This example could have been written much more concisely: the doWork function could have been left in test as a generator expression and test's for loop could have been a list comprehension. However, the point is to show very clearly what is going on.

I hope these examples were informative and provide some practical insight on working with deferreds in your Twisted projects :-)

15 comments:

lucas said...

Great article! Thanks for this I was looking how to implement a semaphore.

Duncan McGreggor said...

lagenar,

Glad you liked it and are going to be able to use it!

Unknown said...

Duncan, how did you make your code look nice on blogger? I just created my blog, and I don't see a "mark this as code" button...did you go down to raw html?

Unknown said...

I understood it all up until example 8. And I almost understand 8. That is, I understand the problem, and I understand the description of the solution, I just don't understand how that code actually implements that solution...

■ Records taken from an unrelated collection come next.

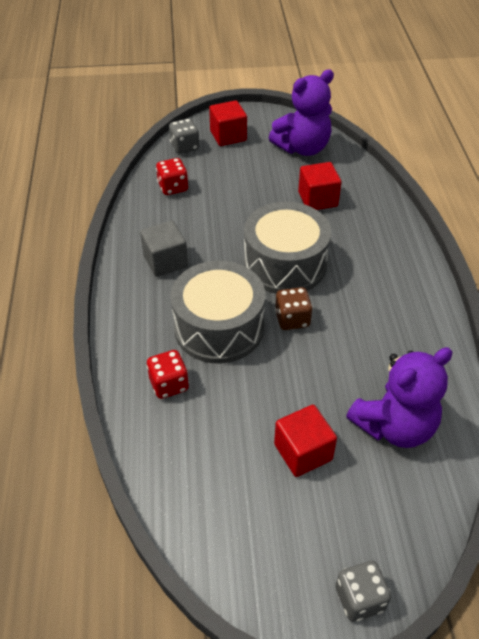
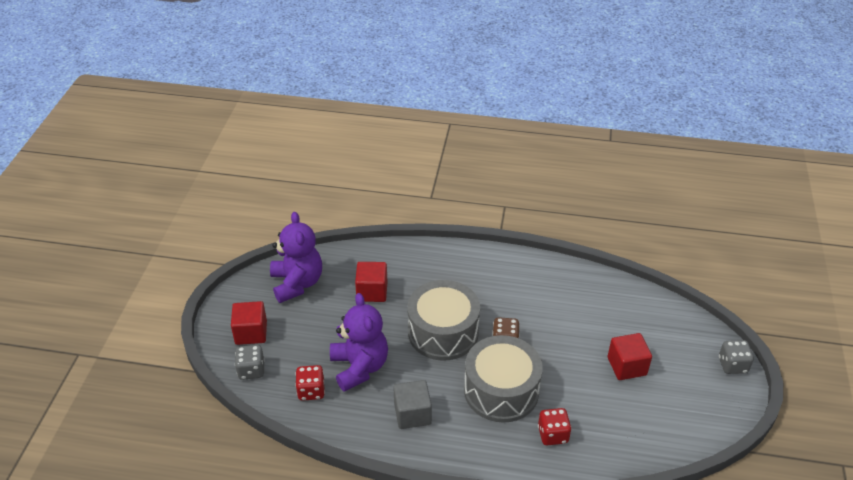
camera: 75 degrees left, 5 degrees down
(394, 426) = (613, 312): purple teddy bear -> purple teddy bear (359, 367)

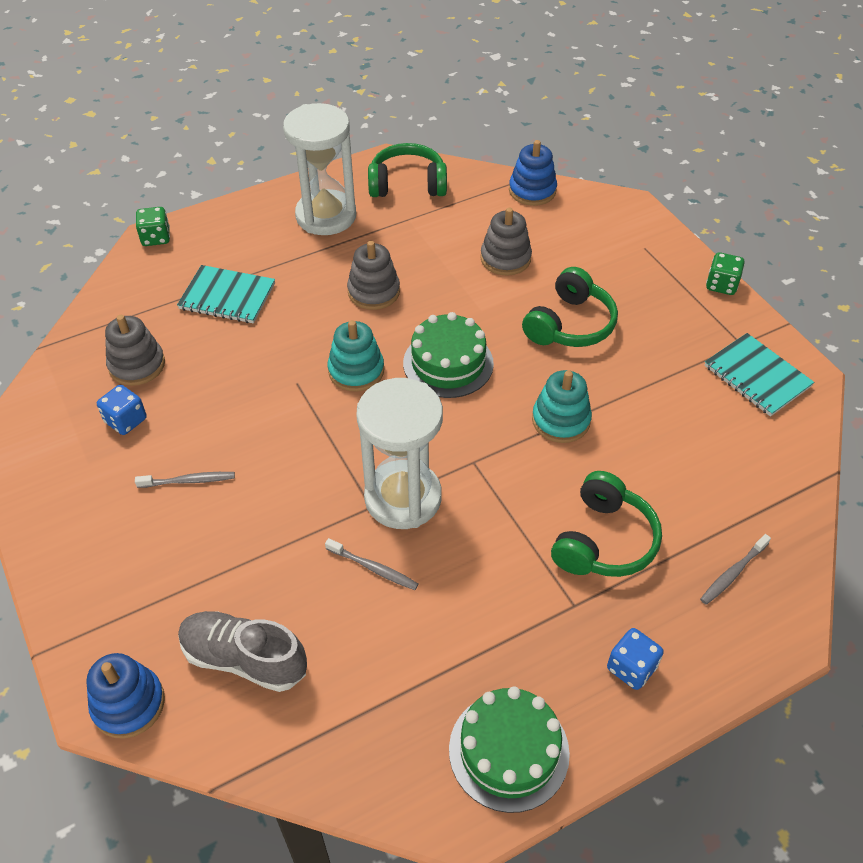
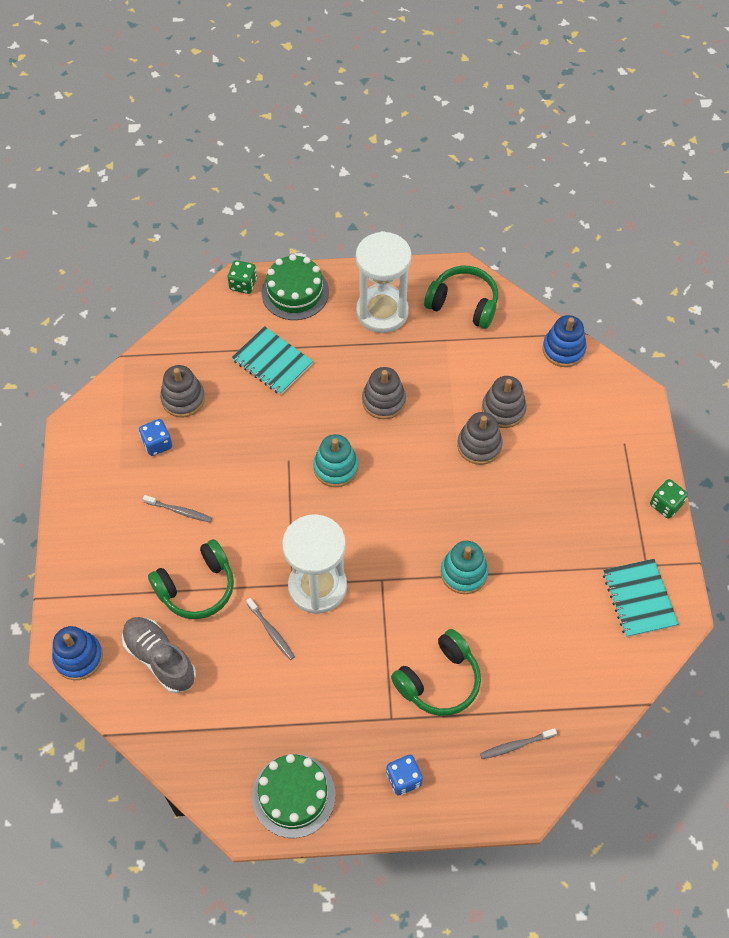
camera: 25 degrees right, 10 degrees up
(448, 363) = (407, 489): green cake -> green cake (295, 292)
(501, 297) = (479, 445): none -> grey stacking toy
(569, 324) = (519, 492): green headphones -> green headphones (196, 587)

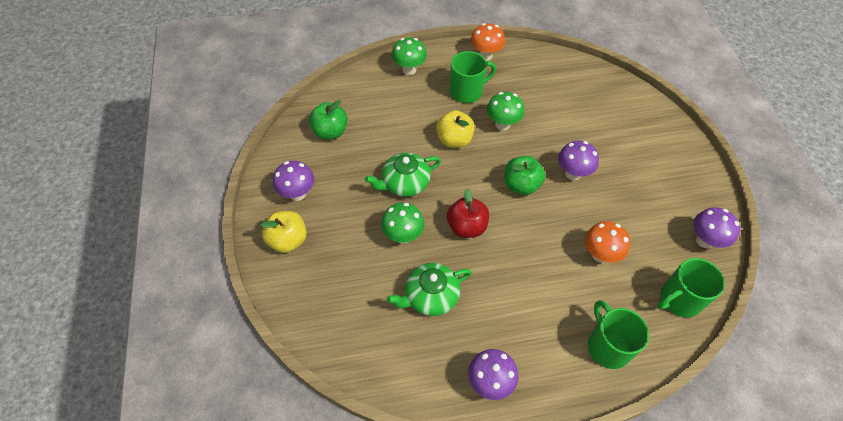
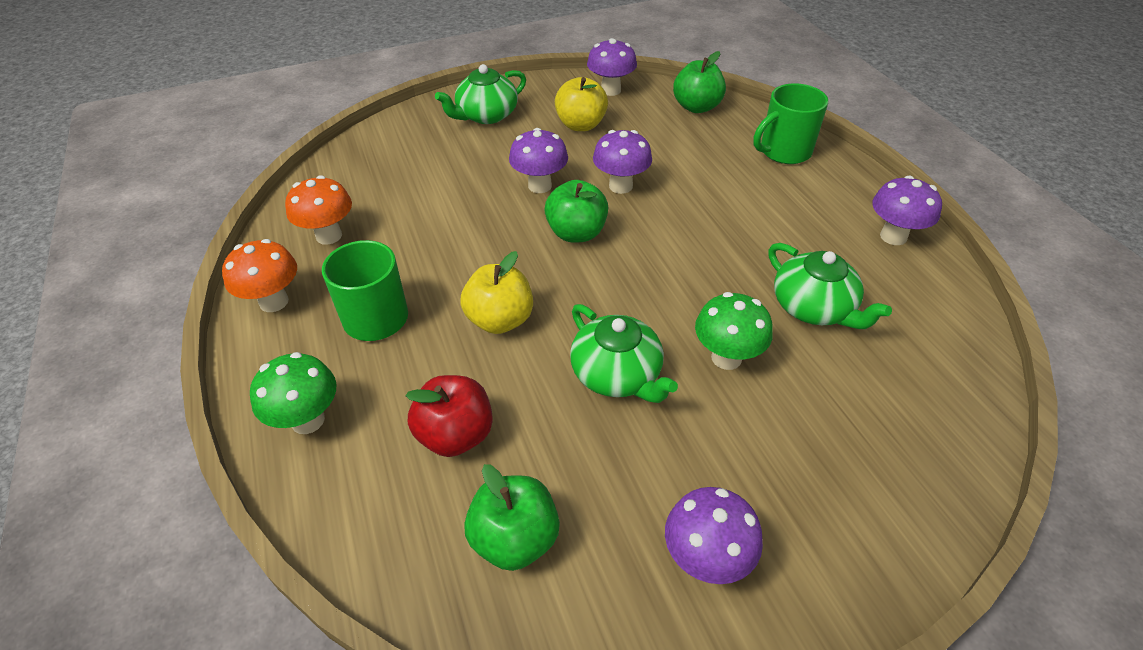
camera: 100 degrees left, 10 degrees down
(288, 240) = (822, 543): yellow apple -> yellow apple (581, 125)
(466, 227) = (675, 283): red apple -> red apple (455, 435)
(502, 124) = (453, 263): green mushroom -> none
(568, 219) = (620, 186): none -> purple mushroom
(600, 254) = (664, 159): orange mushroom -> orange mushroom (329, 236)
(662, 154) = (486, 115): none -> green teapot
(679, 299) = (696, 107): green mug -> green apple

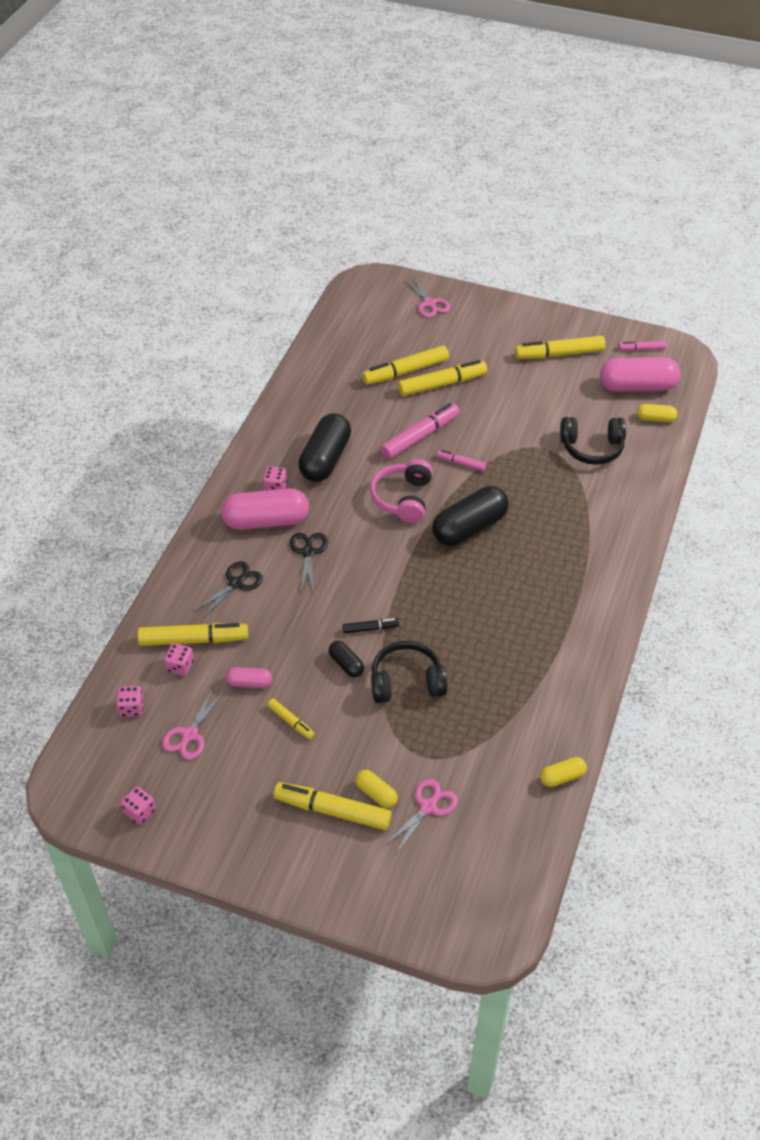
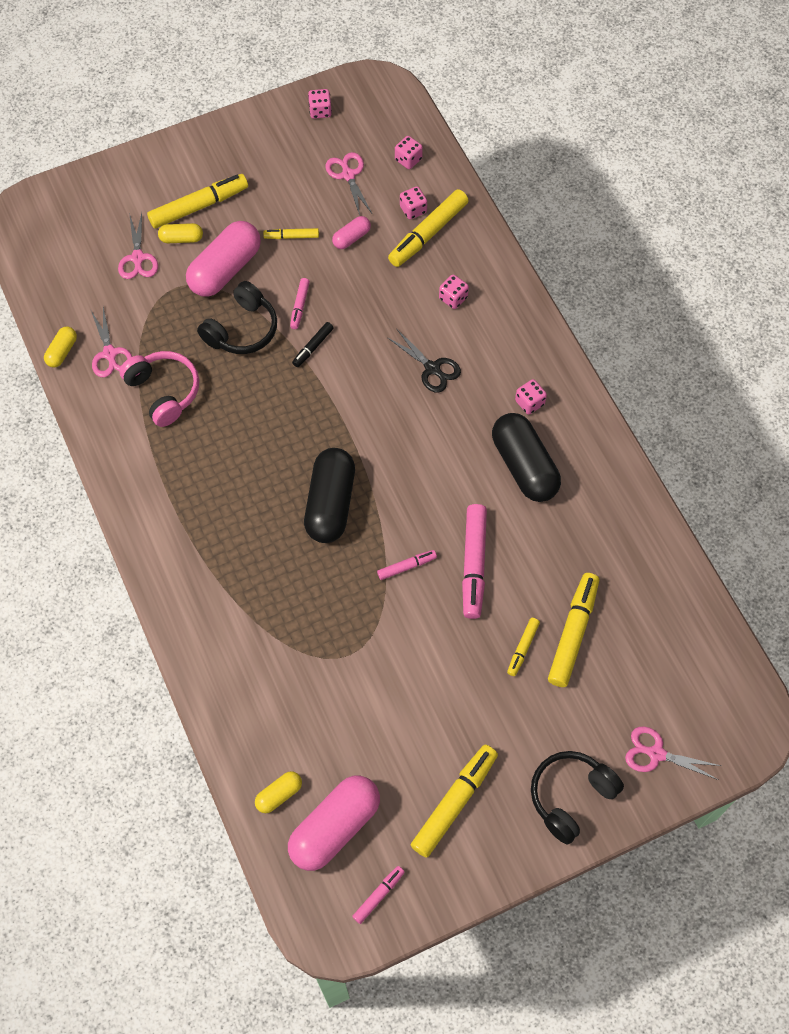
camera: 135 degrees right, 15 degrees up
(236, 583) = (453, 298): black scissors -> pink dice
(266, 521) = (498, 366): pink capsule -> pink capsule (225, 269)
(346, 664) = (299, 306): black capsule -> pink marker
(403, 498) = (415, 484): pink headphones -> pink headphones (163, 392)
(442, 384) = (522, 648): yellow marker -> yellow marker, size x0.52
(525, 744) = (110, 354): none -> pink scissors
(592, 448) = (307, 695): black headphones -> black headphones (571, 797)

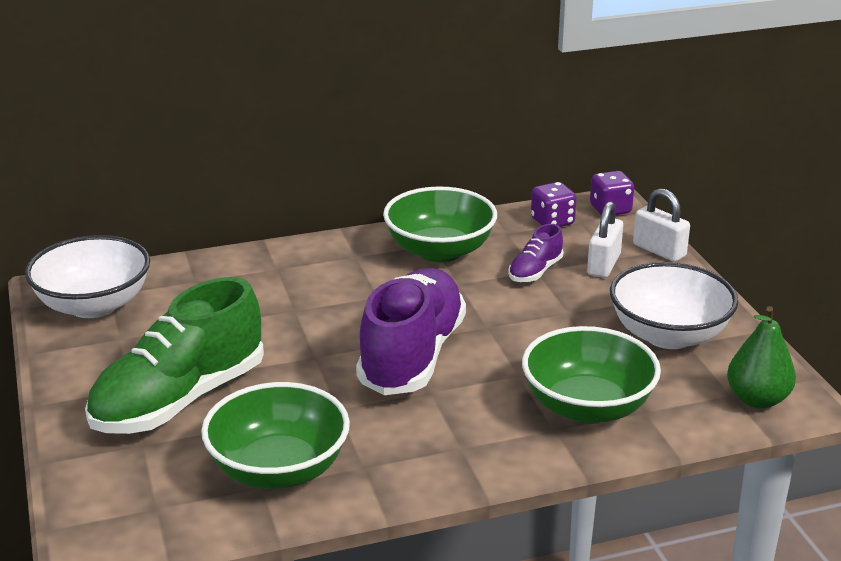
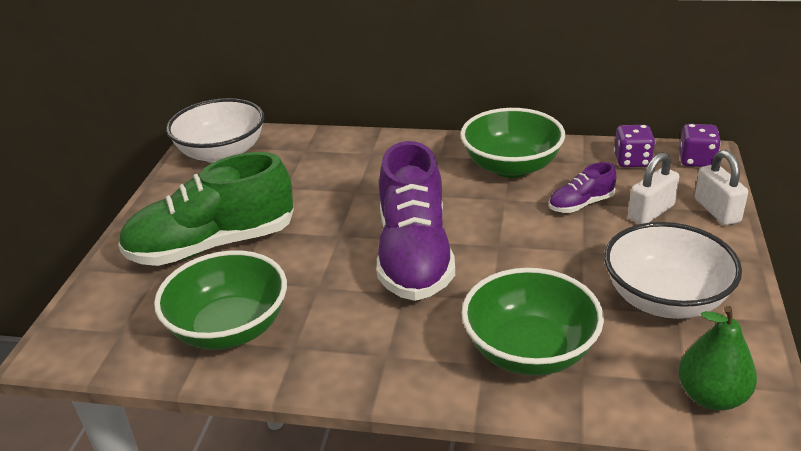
camera: 30 degrees right, 5 degrees up
(412, 356) = (414, 256): purple shoe -> purple shoe turned 135 degrees clockwise

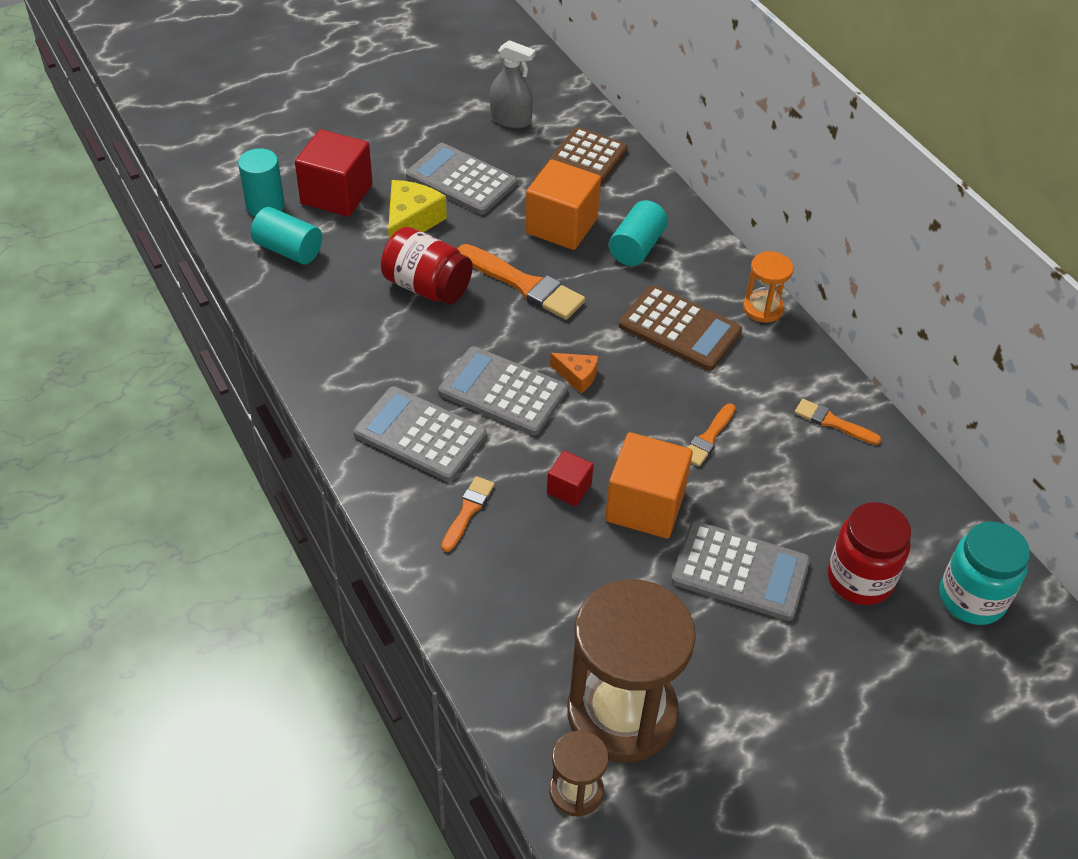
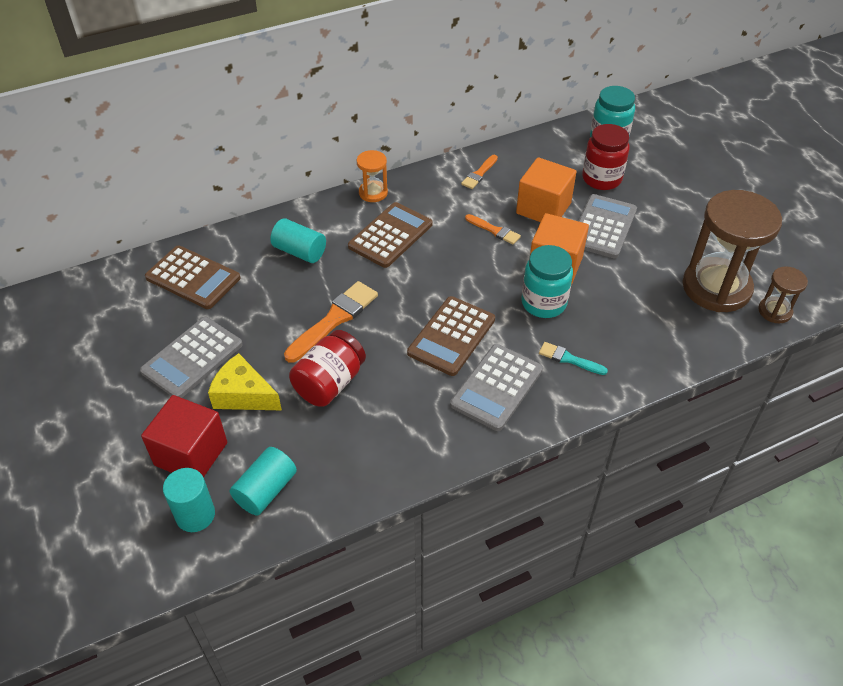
camera: 85 degrees left, 0 degrees up
(468, 511) = (569, 359): orange brush -> turquoise brush
(503, 391) = (451, 336): grey calculator -> brown calculator
(511, 119) = (114, 321): grey spray bottle -> none
(561, 226) = (266, 294): orange cube -> orange cube (543, 208)
(569, 488) = (543, 303): red cube -> turquoise jar
(577, 376) = (436, 293): orange cheese -> none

I'm getting closer to twisted mastery...

Duncan McGreggor said...

Hey Nathan,

The pre formatting on blogger is horrible :-) Glyph recently wrote a blog post about it here. Basically, every time you switch between "compose" and "html" edit modes, blogger efs with the whitespace. This means that once you get it the way you want it, don't switch between edit modes. Also, if you edit it, again in the future, be sure that you do so in "html" mode.

As for Example 8, it's a bit tricky. I'll give another shot at describing what it's doing; feel free to ask more specific questions if this still isn't clear.

The thing to keep in mind is that you're working with a generator. This means that each iteration that is defined in doWork doesn't actually happen until the moment it is iterated. Calling doWork returns the generator; iterating it once creates deferred. Knowing this, we can actually look at the iteration in the test function.

At first glance, it looks like we're only iterating twice, since it's over xrange(2). However, the maxRun variable is used to determine how many iterations of the doWork generator to process at once, not in total. The work iterator is processed in maxRun chunks at a time until there are no more items. The code that makes this possible is fairly difficult to read (it is, after all, a fairly specialized pattern), so don't feel bad :-) The code is viewable in twisted/internet/task.py of a Twisted svn checkout. Be aware that the constructor takes three parameters, for all of which we are accepting the defaults. The two key ones are a callable that gets invoked at the beginning of each step, and a callable that schedules each step of the Cooperator.

Hope that helps!

Unknown said...

My python-fu grows, thanks in part to your explanation!

1) I didn't understand generators. I've done some reading and (more importantly) some testing, and now I understand generators. (Hooray!)

2) I had no idea what a Cooperator was or what Cooperator.coiterate() did. After reading your explanation(s) and looking at the source, I think I understand: Cooperators manage running through some iterable asynchronously (like an asynchronous for loop), right? And then .coiterate() gives the Cooperator an iterator to start (asynchronously with regards to main execution) iterating through. What you've done, is simply give the cooperator the _same_ iterable twice. Backing up, each time coiterate() was called, it returned a deferred that would fire when the cooperator reached the end of the iterable. You put those two deferreds into a deferredList that fires when all the processing on the iterator has finished.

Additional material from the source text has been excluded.